Aim
Rewrite the records below, changing "collectors" to "collected by" throughout and keeping everything else the same. Leave the pictures out.

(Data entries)
::::::

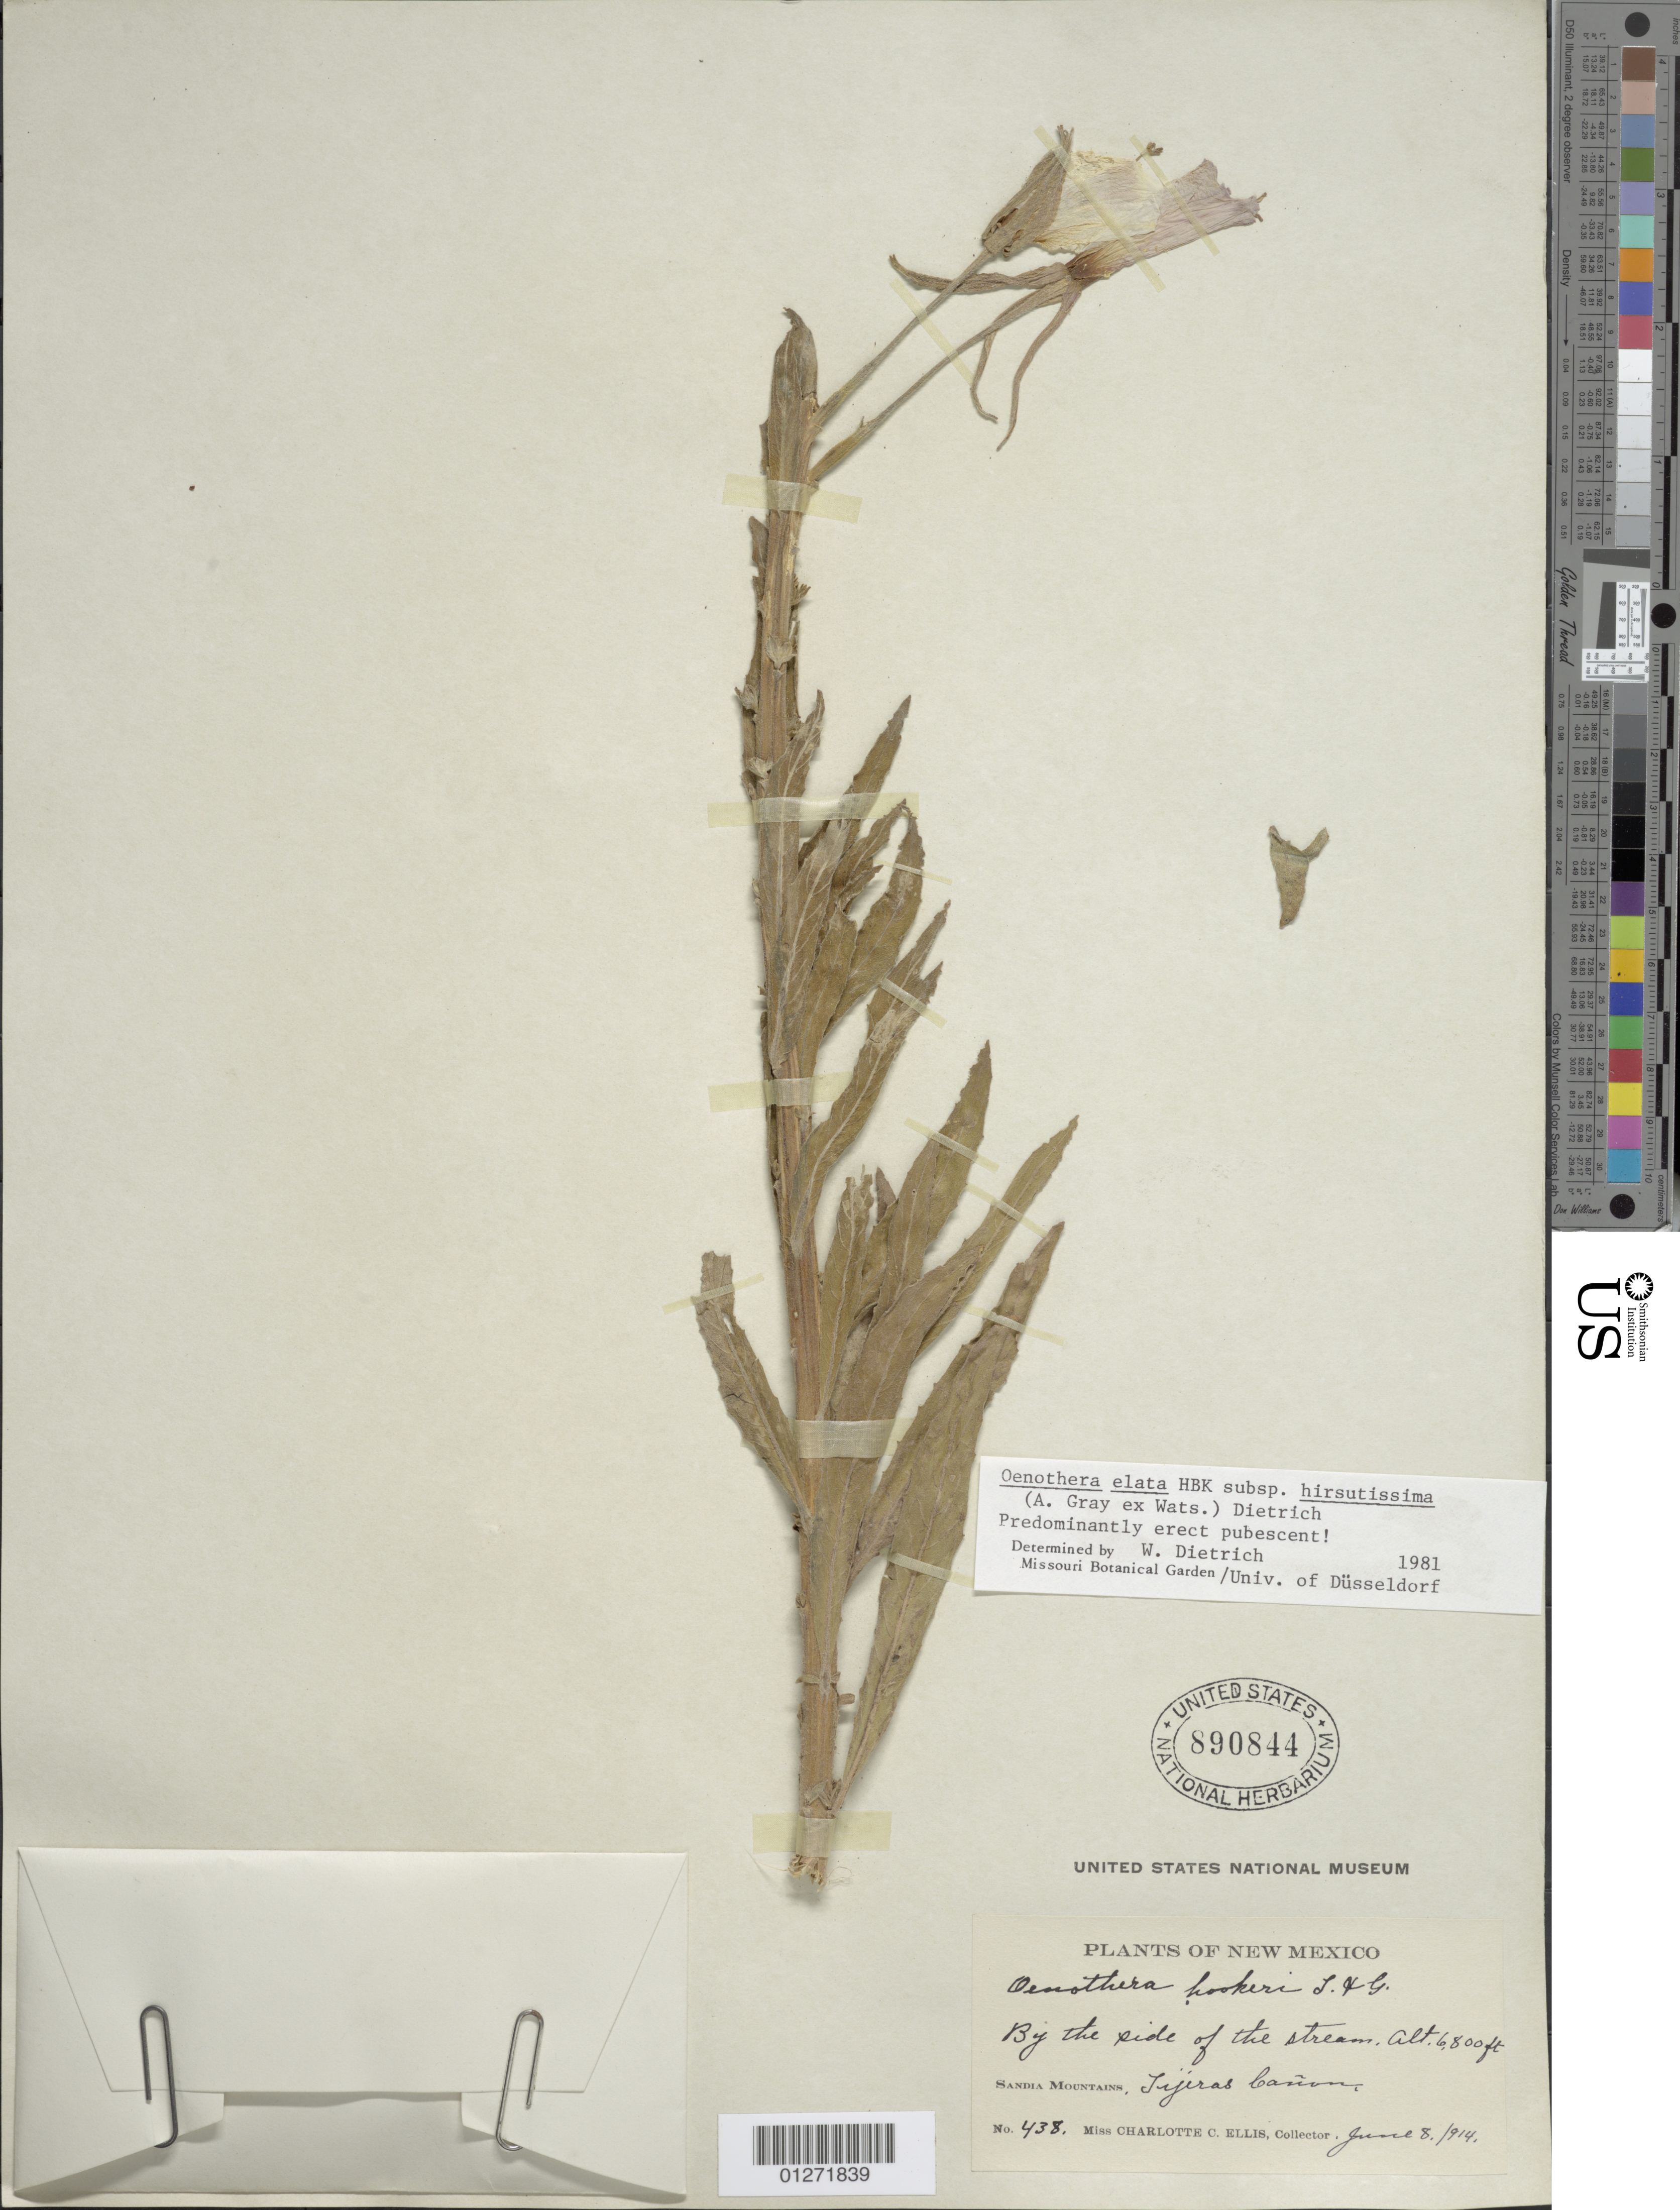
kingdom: Plantae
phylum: Tracheophyta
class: Magnoliopsida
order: Myrtales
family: Onagraceae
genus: Oenothera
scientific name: Oenothera elata subsp. hirsutissima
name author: (A. Gray ex S. Watson) W. Dietr.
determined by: Dietrich, W.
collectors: C. C. Ellis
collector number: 438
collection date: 1914-06-08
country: United States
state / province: New Mexico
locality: Sandia mts., Tijeras Canyon. By the side of the stream.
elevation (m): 2073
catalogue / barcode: US 890844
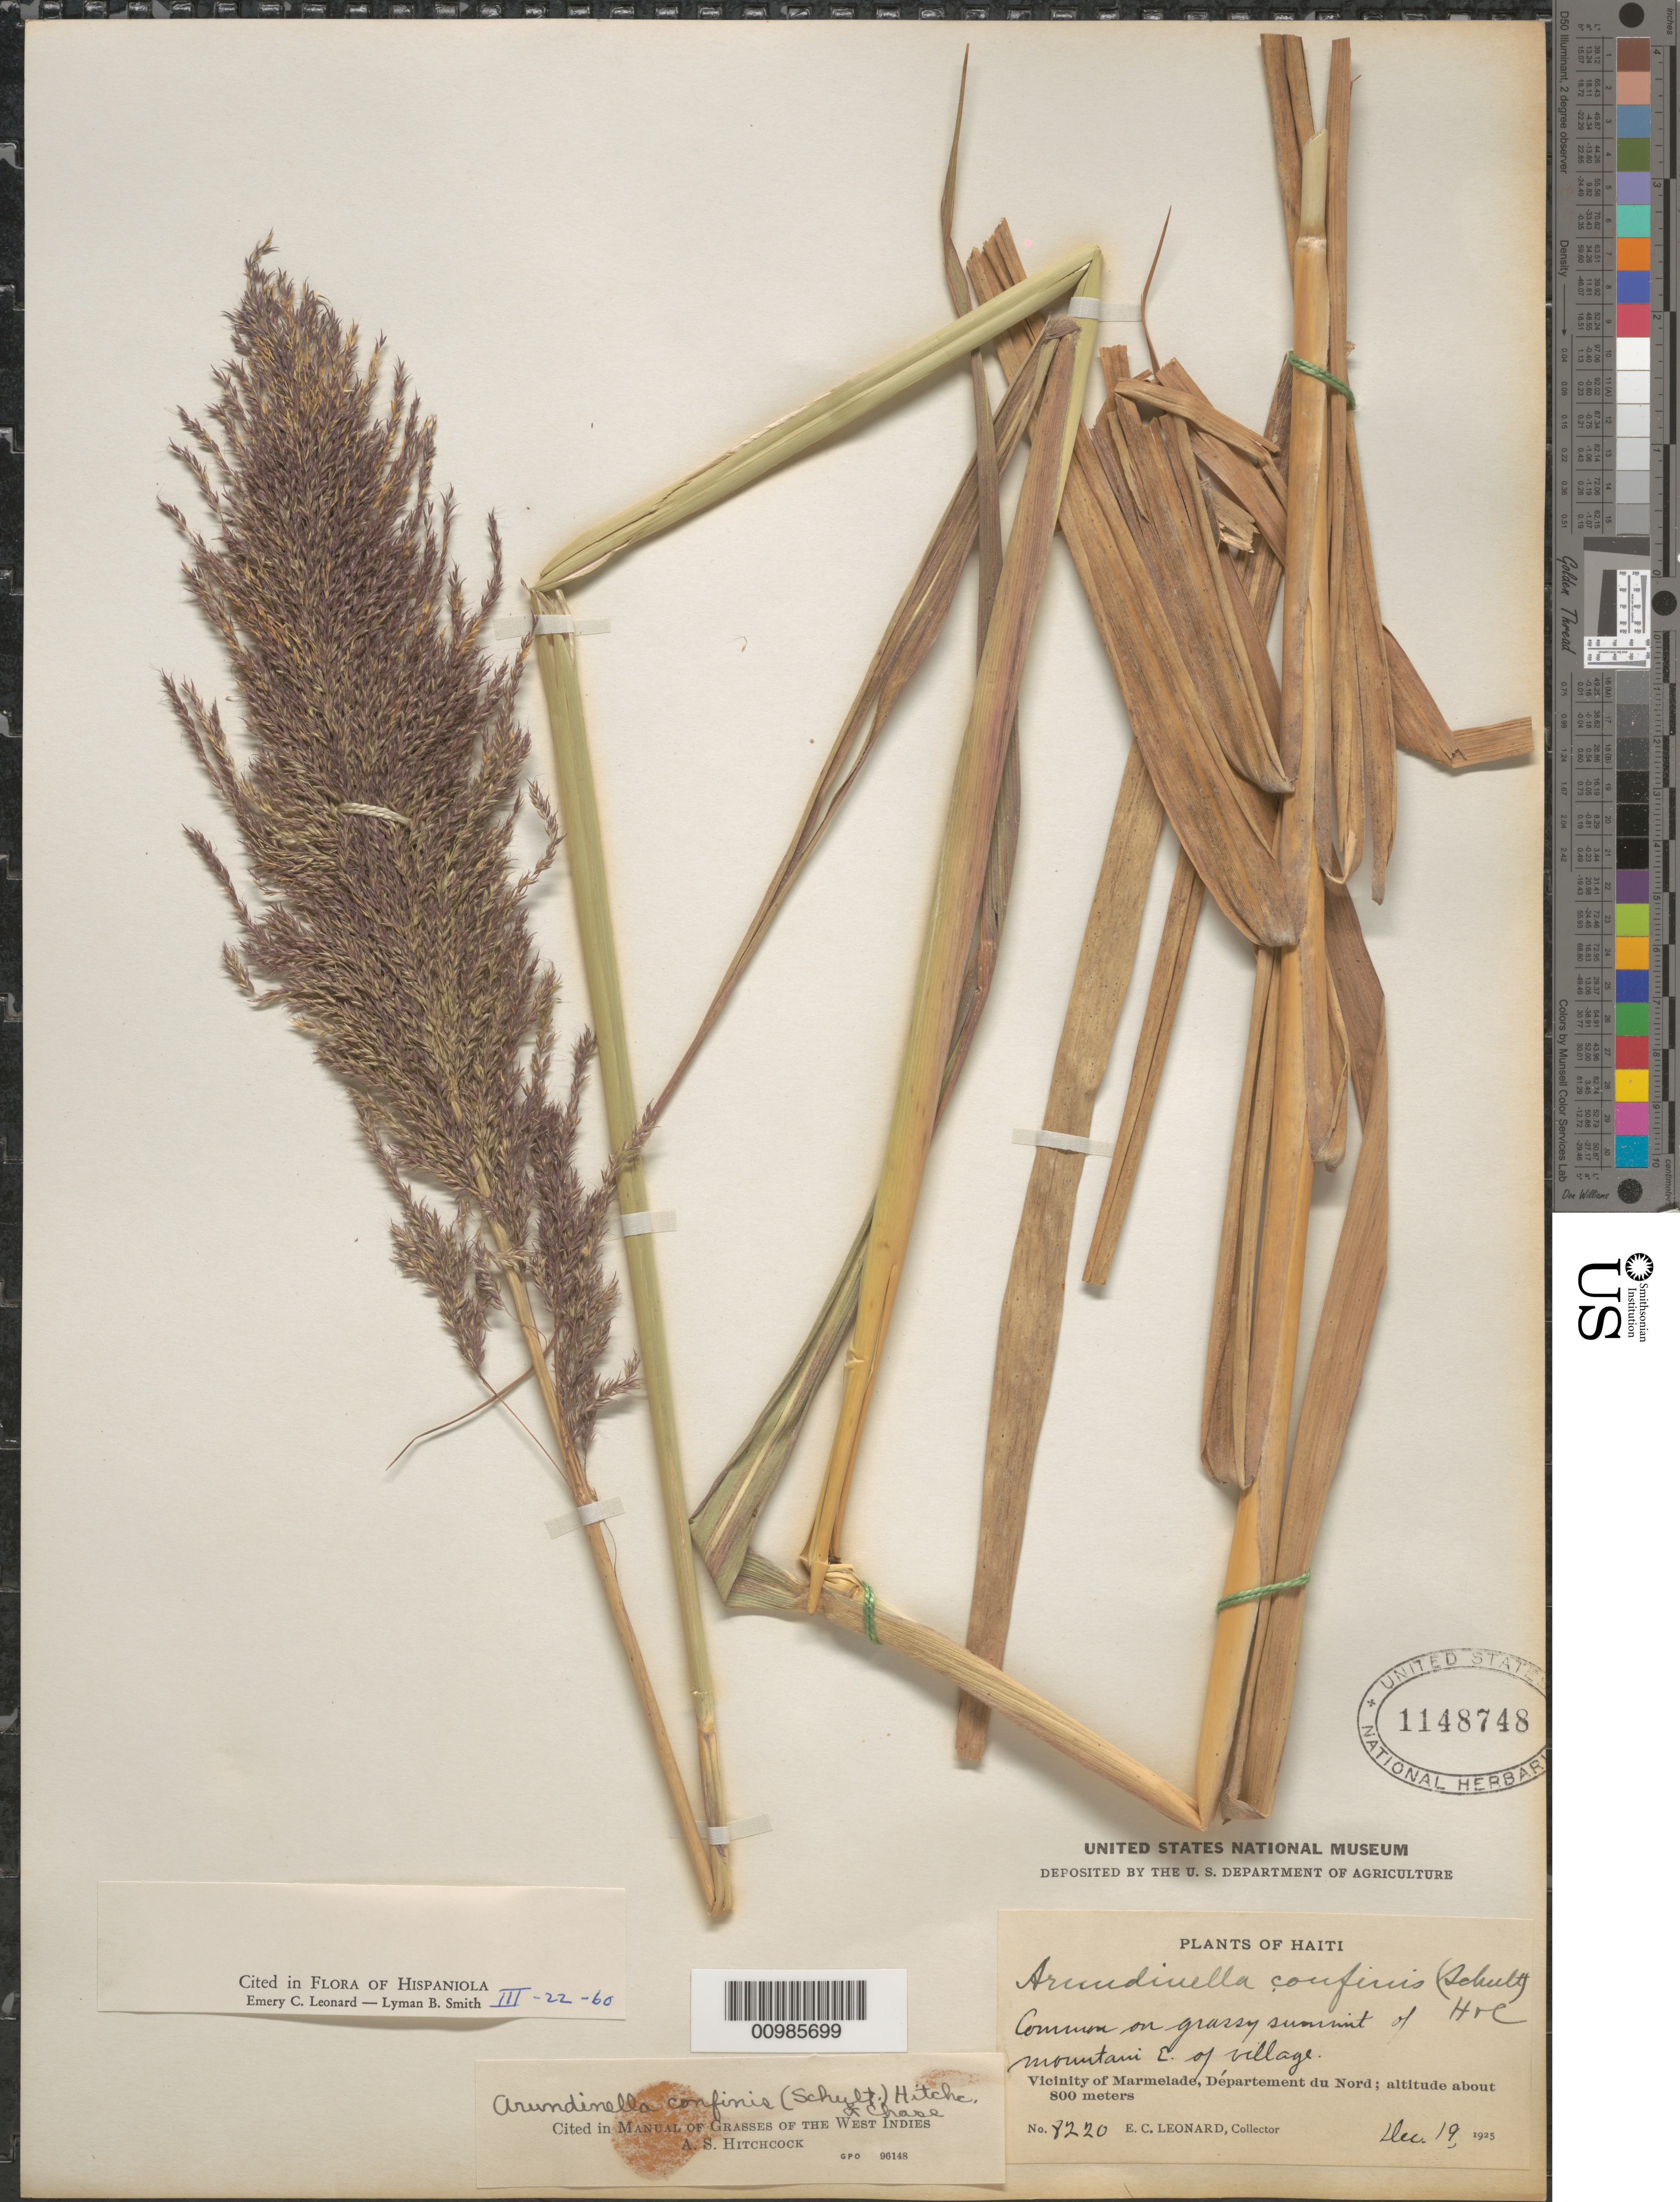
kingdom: Plantae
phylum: Tracheophyta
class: Liliopsida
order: Poales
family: Poaceae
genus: Arundinella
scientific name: Arundinella hispida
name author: (Humb. & Bonpl. ex Willd.) Kuntze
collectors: E. C. Leonard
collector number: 8220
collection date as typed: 19 Dec 1925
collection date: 1925-12-19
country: Haiti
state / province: Nord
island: Hispaniola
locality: Vicinity of Marmelade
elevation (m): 800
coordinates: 0 N, 0 E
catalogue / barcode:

::::::

Correct result
kingdom: Plantae
phylum: Tracheophyta
class: Magnoliopsida
order: Myrtales
family: Onagraceae
genus: Oenothera
scientific name: Oenothera elata subsp. hirsutissima
name author: (A. Gray ex S. Watson) W. Dietr.
determined by: Dietrich, W.
collected by: C. C. Ellis
collector number: 438
collection date: 1914-06-08
country: United States
state / province: New Mexico
locality: Sandia mts., Tijeras Canyon. By the side of the stream.
elevation (m): 2073
catalogue / barcode: US 890844
kingdom: Plantae
phylum: Tracheophyta
class: Liliopsida
order: Poales
family: Poaceae
genus: Arundinella
scientific name: Arundinella hispida
name author: (Humb. & Bonpl. ex Willd.) Kuntze
collected by: E. C. Leonard
collector number: 8220
collection date as typed: 19 Dec 1925
collection date: 1925-12-19
country: Haiti
state / province: Nord
island: Hispaniola
locality: Vicinity of Marmelade
elevation (m): 800
coordinates: 0 N, 0 E
catalogue / barcode:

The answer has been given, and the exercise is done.